### Fragmento para leer
###
Una lectura o interpretación del lector mexicano actual -de las nuevas generaciones, de los de mediana edad o de los viejos- podría asimilar su experiencia del Estado o de la ley con el fantasma del padre encarnado en Pedro Páramo. Como el arriero de la novela, Abundio, el hijo parricida, el lector podría decir: "Yo también soy hijo de Pedro Páramo".

Todos lo somos en este principio de siglo, si volvemos la vista hacia las últimas décadas. Porque Pedro Páramo es una mentalidad, un resultado histórico y social: somos hijos del PRI en la medida en que, por ejemplo, Juan Goytisolo se decía hijo de Franco. Somos hijos de una cierta concepción cultural del poder y de una práctica: la de la impunidad. Este modo de actuar político ha impregnado nuestra vida cotidiana, nuestras relaciones familiares y laborales. Por eso es imposible distinguir la diferencia entre los tres partidos. Son iguales: hijos del mismo padre.
###
### Tareas por realizar
1. Cita el pasaje del fragmento sobre Pedro Páramo que empieza con "Todos lo somos" y sigue hasta "del mismo padre.".
2. Según el fragmento sobre Pedro Páramo, ¿por qué es imposible distinguir la diferencia entre los tres partidos? Responde en una a tres oraciones.
3. En el fragmento sobre Pedro Páramo, ¿qué personaje de la novela es el hijo parricida?
El material que aparece a continuación es independiente del fragmento.

### Registros de datos
###
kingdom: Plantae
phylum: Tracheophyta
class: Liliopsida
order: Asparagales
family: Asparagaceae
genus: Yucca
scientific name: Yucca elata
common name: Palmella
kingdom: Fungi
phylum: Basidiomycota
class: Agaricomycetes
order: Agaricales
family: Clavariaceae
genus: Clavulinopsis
###
### Respuestas finales
1.
Todos lo somos en este principio de siglo, si volvemos la vista hacia las últimas décadas. Porque Pedro Páramo es una mentalidad, un resultado histórico y social: somos hijos del PRI en la medida en que, por ejemplo, Juan Goytisolo se decía hijo de Franco. Somos hijos de una cierta concepción cultural del poder y de una práctica: la de la impunidad. Este modo de actuar político ha impregnado nuestra vida cotidiana, nuestras relaciones familiares y laborales. Por eso es imposible distinguir la diferencia entre los tres partidos. Son iguales: hijos del mismo padre.

2. Porque la concepción cultural del poder y la práctica de la impunidad han impregnado la vida cotidiana y las relaciones familiares y laborales. Por eso los tres partidos son iguales: hijos del mismo padre.

3. Abundio, el arriero.